DESCRIPTION OF THE TASK:
Images are to be skipped; everything else in the records must be repeated exactly.

# # # # #

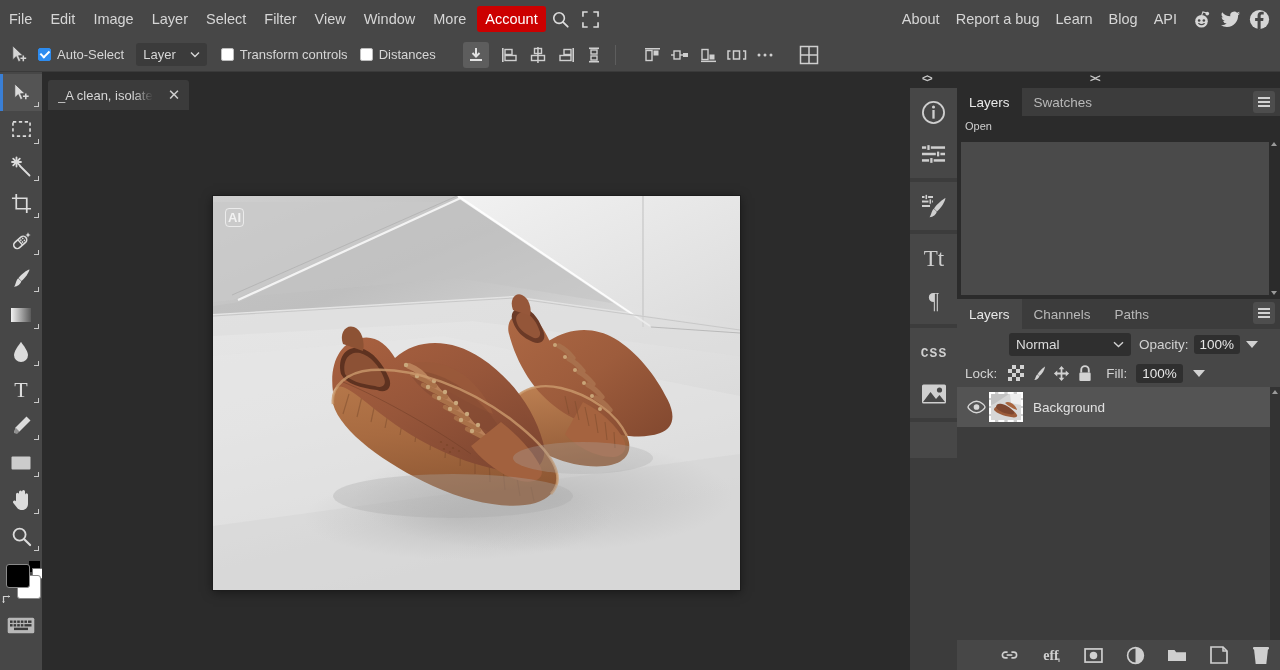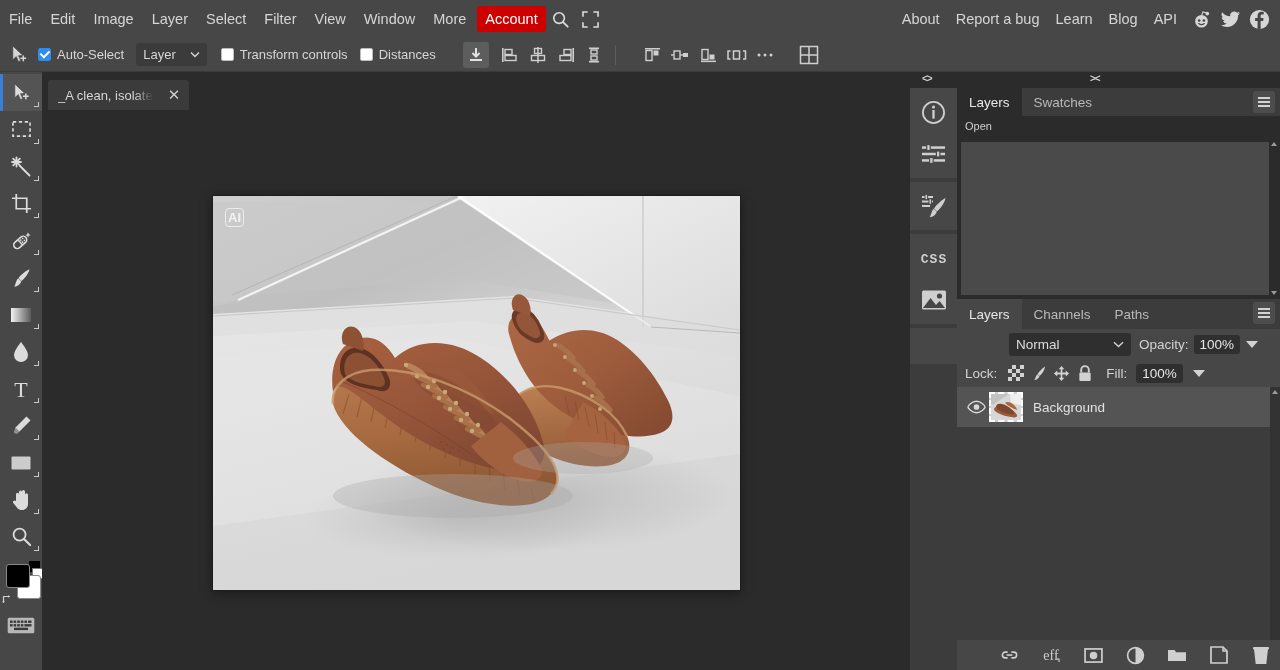--- a/index.html
+++ b/index.html
@@ -812,6 +812,18 @@
       </div>
       <div class="icongrp">
         <div class="dicon">
+          <svg width="30" height="26" viewBox="0 0 30 26">
+              <text x="15" y="21" font-family="Liberation Serif, serif" font-size="23" fill="#cfcfcf" text-anchor="middle">Tt</text>
+            </svg>
+        </div>
+        <div class="dicon">
+          <svg width="26" height="26" viewBox="0 0 26 26">
+              <text x="13" y="21" font-family="Liberation Serif, serif" font-size="23" fill="#cfcfcf" text-anchor="middle">¶</text>
+            </svg>
+        </div>
+      </div>
+      <div class="icongrp">
+        <div class="dicon">
           <svg width="34" height="20" viewBox="0 0 34 20">
               <text x="17" y="15" font-family="Liberation Mono, monospace" font-size="13" font-weight="bold" fill="#cfcfcf" text-anchor="middle" letter-spacing="1">CSS</text>
             </svg>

# # # # #

ANSWER FOR THIS EXERCISE:
--- a/index.html
+++ b/index.html
@@ -812,6 +812,18 @@
       </div>
       <div class="icongrp">
         <div class="dicon">
+          <svg width="30" height="26" viewBox="0 0 30 26">
+              <text x="15" y="21" font-family="Liberation Serif, serif" font-size="23" fill="#cfcfcf" text-anchor="middle">Tt</text>
+            </svg>
+        </div>
+        <div class="dicon">
+          <svg width="26" height="26" viewBox="0 0 26 26">
+              <text x="13" y="21" font-family="Liberation Serif, serif" font-size="23" fill="#cfcfcf" text-anchor="middle">¶</text>
+            </svg>
+        </div>
+      </div>
+      <div class="icongrp">
+        <div class="dicon">
           <svg width="34" height="20" viewBox="0 0 34 20">
               <text x="17" y="15" font-family="Liberation Mono, monospace" font-size="13" font-weight="bold" fill="#cfcfcf" text-anchor="middle" letter-spacing="1">CSS</text>
             </svg>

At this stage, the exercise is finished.